# Increasing case pressure on bullets



## GSSP (Jan 14, 2008)

I'm getting bullet creep/jump in from my 45 LC loads in my 4" S&W 625-9 and wanted to see if any one can give some ideas to tighten it up.

When I push my loads the 5th and 6th shots show increasing bullet jump. I'm using the Redding Profile Crimp die and it's pretty tight but.......

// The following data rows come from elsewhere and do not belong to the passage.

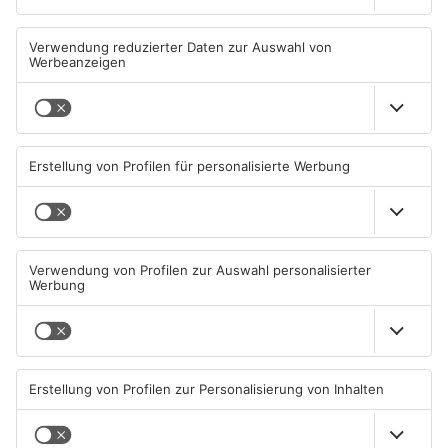
Miltenberg: Alkoholisierter
Zustand des Faulbacher
Rentner überschlägt sich bei
Gemeindewaldes soll erfasst
Autounfall
werden
04.08.2026, 13:30 UHR IN KREIS
04.08.2026, 06:33 UHR IN KREIS
MILTENBERG
MILTENBERG
Sommerliche Temperaturen
Straße bei Windischbuchen
und jede Menge Live-Musik
wieder frei
01.08.2026, 21:20 UHR IN KREIS
31.07.2026, 11:48 UHR IN KREIS
MILTENBERG
MILTENBERG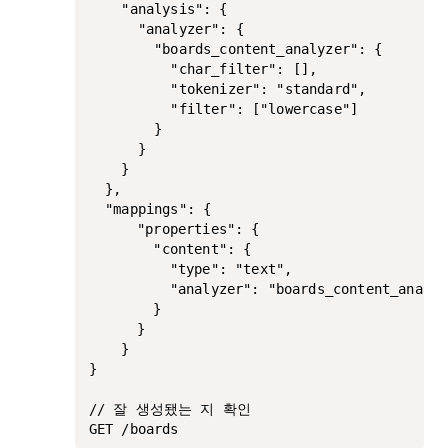
    "analysis": {

      "analyzer": {

        "boards_content_analyzer": {

          "char_filter": [],

          "tokenizer": "standard",

          "filter": ["lowercase"]

        }

      }

    }

  },

  "mappings": {

	  "properties": {

	    "content": {

	      "type": "text",

	      "analyzer": "boards_content_analyzer"

	    }

	  }

	}

}

// 잘 생성됐는 지 확인

GET /boards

This load is the 335 gr Cast Performance being pushed to over 1000 fps. My Redding expander mics .449". I've been told I can use a 44 mag expander.

Commends?!

Here are pics w/ bullets crimped before firing. Sorry, pic quality is not as good as the other day.


----------



## Guest (Mar 3, 2008)

Are you using a roll crimp? (Not familar with Redding dies) I'm presuming the photo is showing how bullet backed out. I'd roll crimp down into the crimp groove on the cast bullets. Your load isn't that bad as the ones listed for rugers and freedom arms revolvers are stronger so you should be able to get on top of it. Hows the accuracy?


----------



## GSSP (Jan 14, 2008)

Terry,

The Redding Profile Crimp die does "roll" crimp. Suppose I could take a pic of some crimped loads tomorrow in natural light and post them. Flash photography will more than likely blurr the pic. 

Accuracy is between 1" to 3" @ 25 yds for best 4 of 5 shots.


----------